Inspiré par l’artiste antillaise Maria Martinez, surnommée la Malibran noire, le récit met en scène une narratrice universitaire qui fait des recherches sur ce personnage. Son travail est perturbé par l’irruption dans sa vie d’une chanteuse qui pourrait bien avoir un lien, si diffus soit-il, avec l’artiste que Nadar photographia du temps de sa splendeur, mais aussi de sa déchéance. Ce texte a été écrit à l’occasion de l’exposition « Le modèle noir » qui s’est tenu en 2019 au musée d’Orsay.
Le texte de Marie NDiaye est un vertige en forme d’enquête, une affaire de projection, de triple transfert, transfert d’une femme vers une autre vers une autre…
C’est subtil mais entêtant, comme la musique de Gérard Pesson, ou comme certains parfums dans les poèmes de Baudelaire.
Penser ce texte comme une partition, dont celle de Gérard Pesson révélerait et augmenterait la musicalité.
Et Jeanne Balibar serait non seulement la voix mais aussi une partie de l’instrumentarium de cette exécution musicale d’un texte littéraire.
On puiserait dans son interprétation la matière d’un orchestre de mots, de sons, de souffles. Car Jeanne Balibar est sans cesse au présent : elle performe, elle invente et elle déroute, y compris quand elle lit. Ça ne peut s’écouter que de très près, et même plus que près. Ça se joue à l’intérieur.
David Lescot
Écrire pour, avec, autour d’un texte de Marie NDiaye, est un rêve pour moi depuis des années.

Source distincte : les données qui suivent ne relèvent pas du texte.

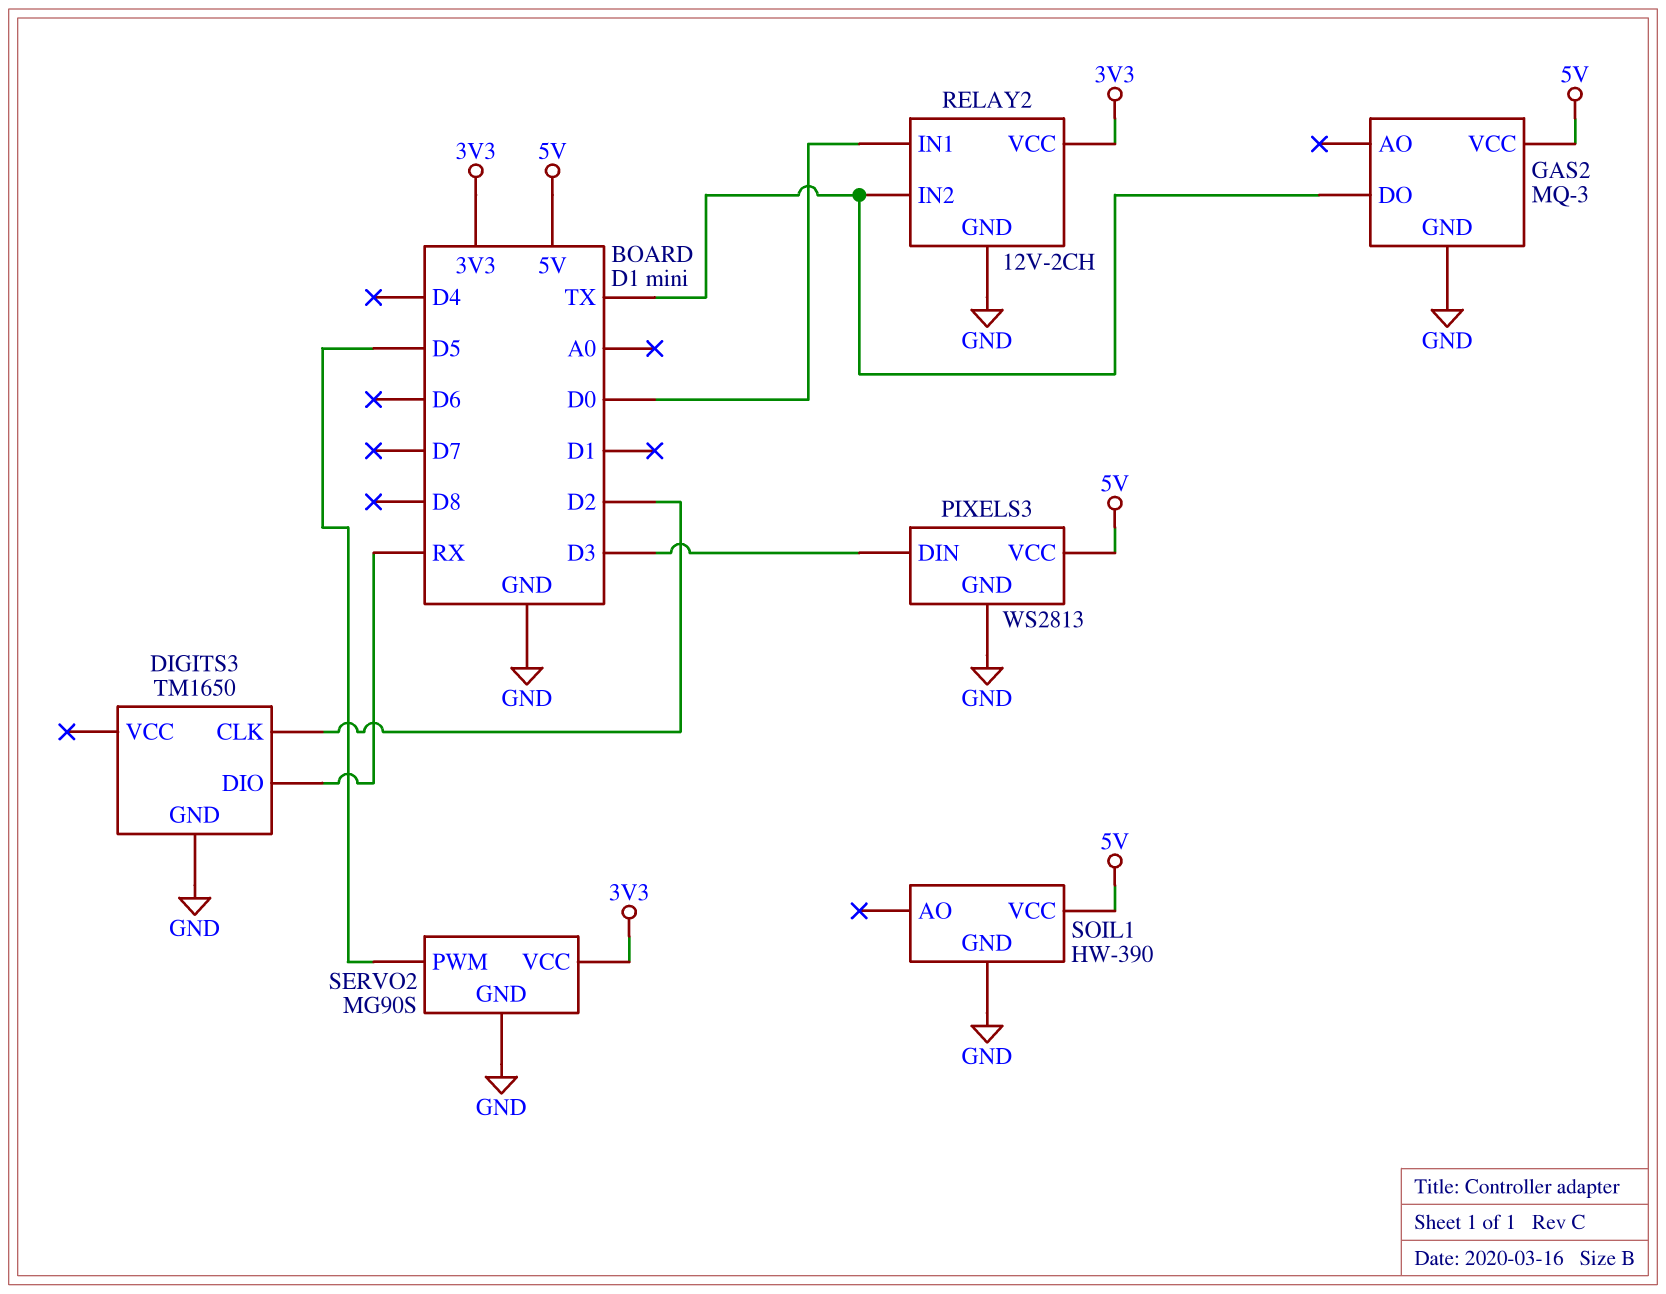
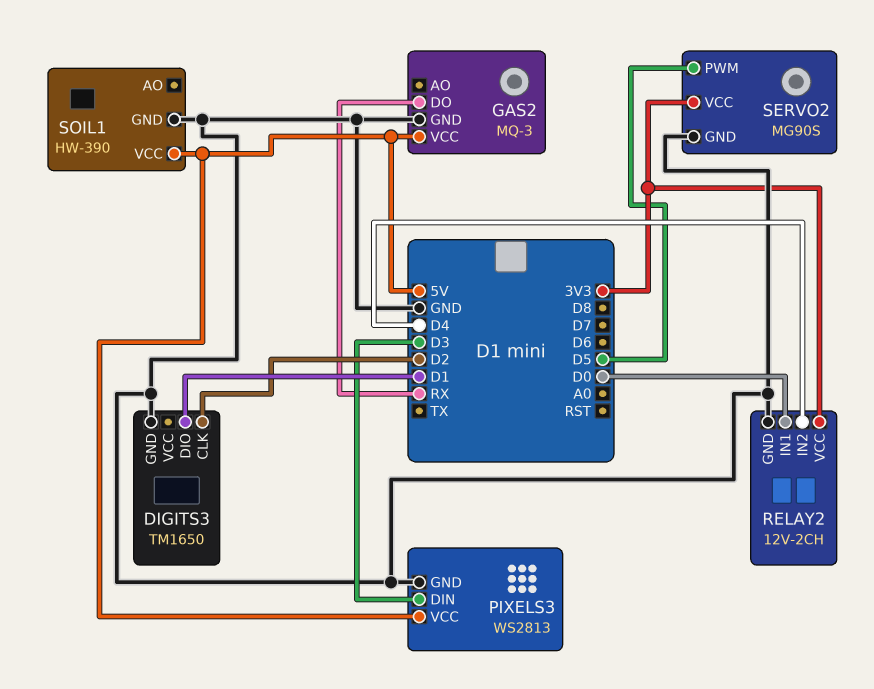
DIGITS3 pin DIO: RX -> D1
GAS2 pin DO: TX -> RX
RELAY2 pin IN2: TX -> D4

Depuis que je la lis, et même avant que je la connaisse. Nous étions tous deux à la Villa Médicis en 1990-91. Elle était incroyablement jeune et déjà totalement maîtresse de son art.
C’est lors de mes visites hebdomadaires à Joseph, peint en 1819 par Géricault, que j’ai découvert le texte de Marie, commandé par le musée d’Orsay pour l’exposition « Le modèle noir » (2019). La chanteuse, guitariste et danseuse Maria Martinez, dite La Malibran noire, a été elle aussi, au milieu du XIXe siècle, modèle, comme Joseph, et photographiée par Nadar.

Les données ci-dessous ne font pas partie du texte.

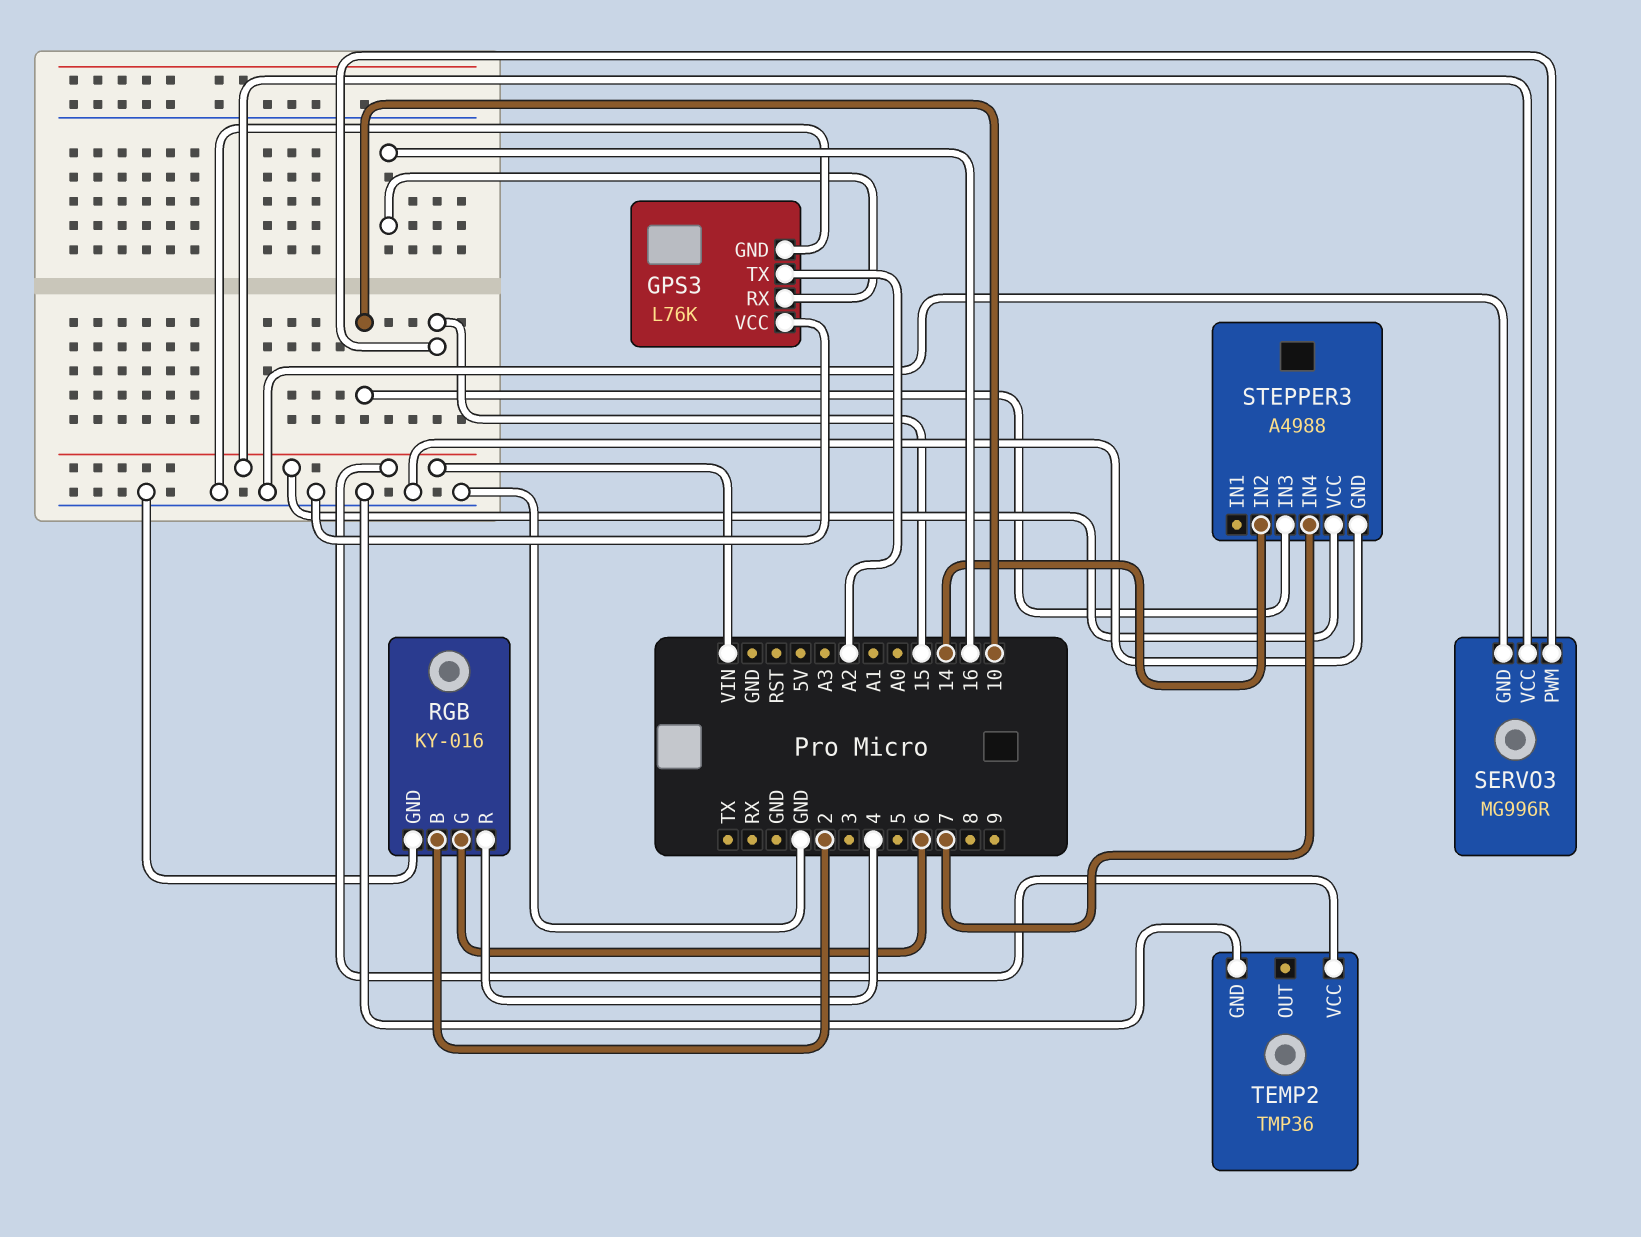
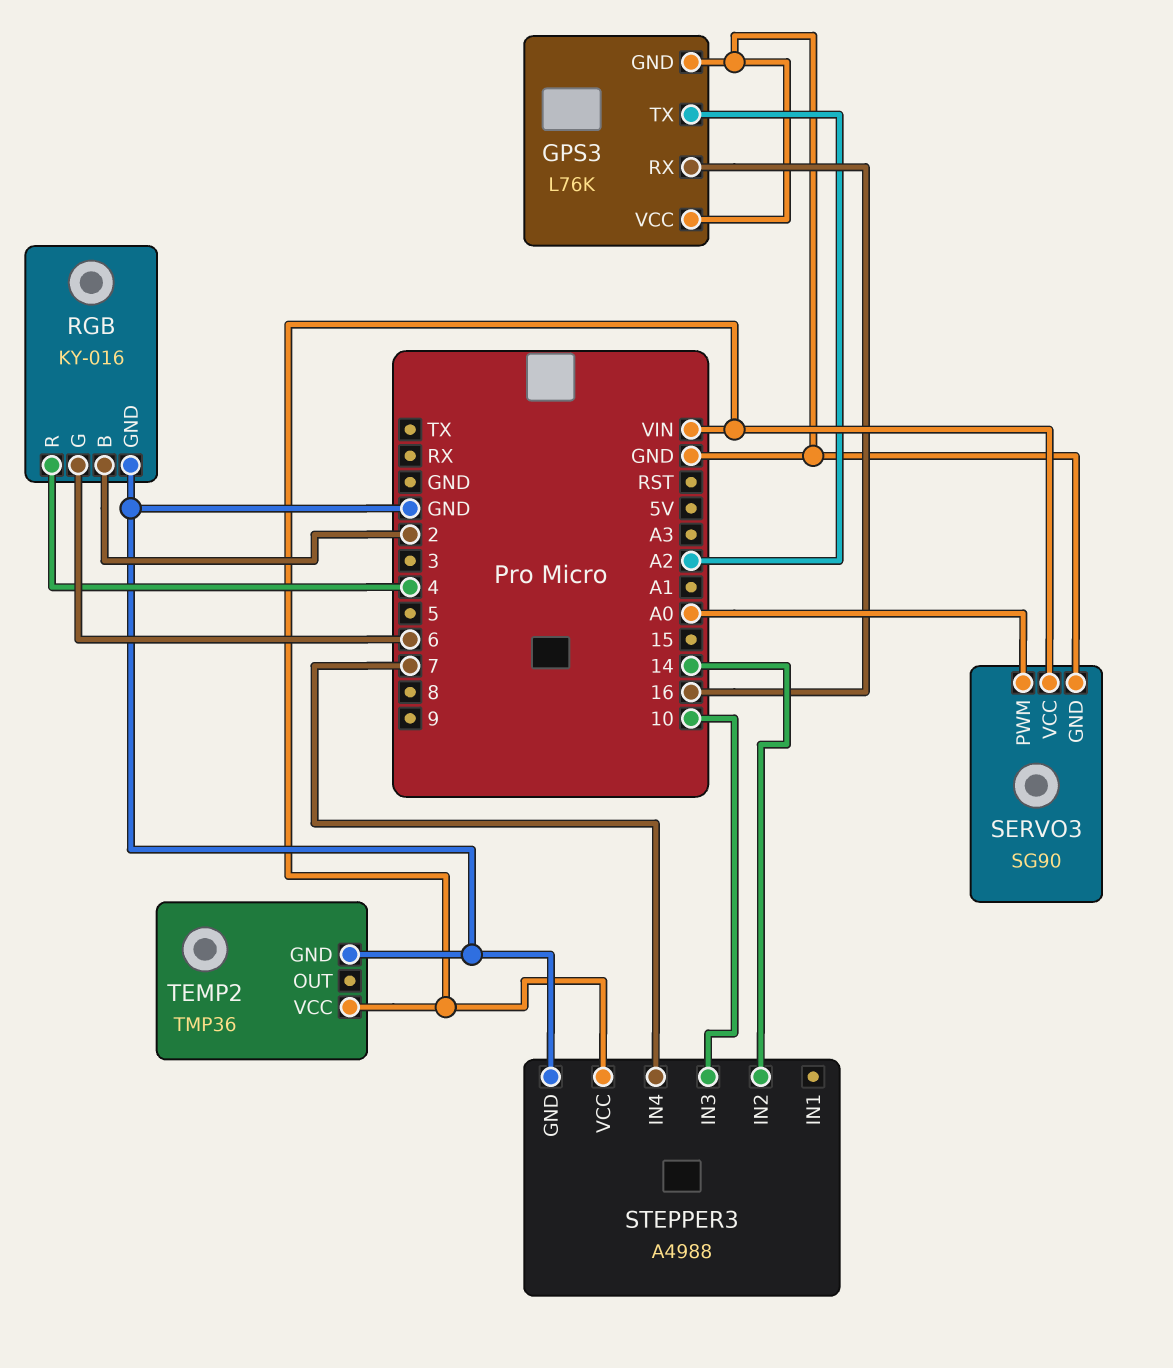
SERVO3: MG996R -> SG90
SERVO3 pin PWM: 15 -> A0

C’est la première fois, je crois, que Marie NDiaye met une musicienne au centre d’un de ses livres. Et peut-être aussi la première fois que la narratrice dit vouloir être une femme noire. Enfant, moi aussi, je voulais être une femme noire. Ma mère m’avait expliqué patiemment que c’était impossible, à deux titres, né comme j’étais.
Dire si ce texte m’a envoûté, et plus encore quand Jeanne Balibar en a donné une interprétation musicale si frappante qu’elle ne peut pas être au centre de ma musique, puisqu’elle est la musique elle-même.
Ma musique est donc là simplement un climat, une respiration résonnante ou pulsée autour de ces mots phrasés/ chantés. Elle est faite de courts fragments qui sont comme les signaux fugaces marquant les pointes du triangle que forment ces trois personnages féminins liés par la mémoire, l’appropriation, le désir ou la peur d’être autre. Musique comme empreinte de destins fantômes.
Je pense, ou plutôt, je sens intimement le livre de Marie NDiaye, et en conséquence, notre tentative de musique, comme un hommage à cette artiste vaillante qu’était Maria Martinez, attirante parce qu’exotique, remarquée parce que talentueuse, mais moquée parce que noire.
Si l’on considère que David Lescot, auteur, metteur en scène, est aussi musicien, compositeur, et qu’il a réalisé lui aussi, pour la scène, un portrait magistral d’une autre chanteuse noire, Nina Simone, on comprendra qu’il y a bien des fils entrecroisés dans cette Musique-Fiction.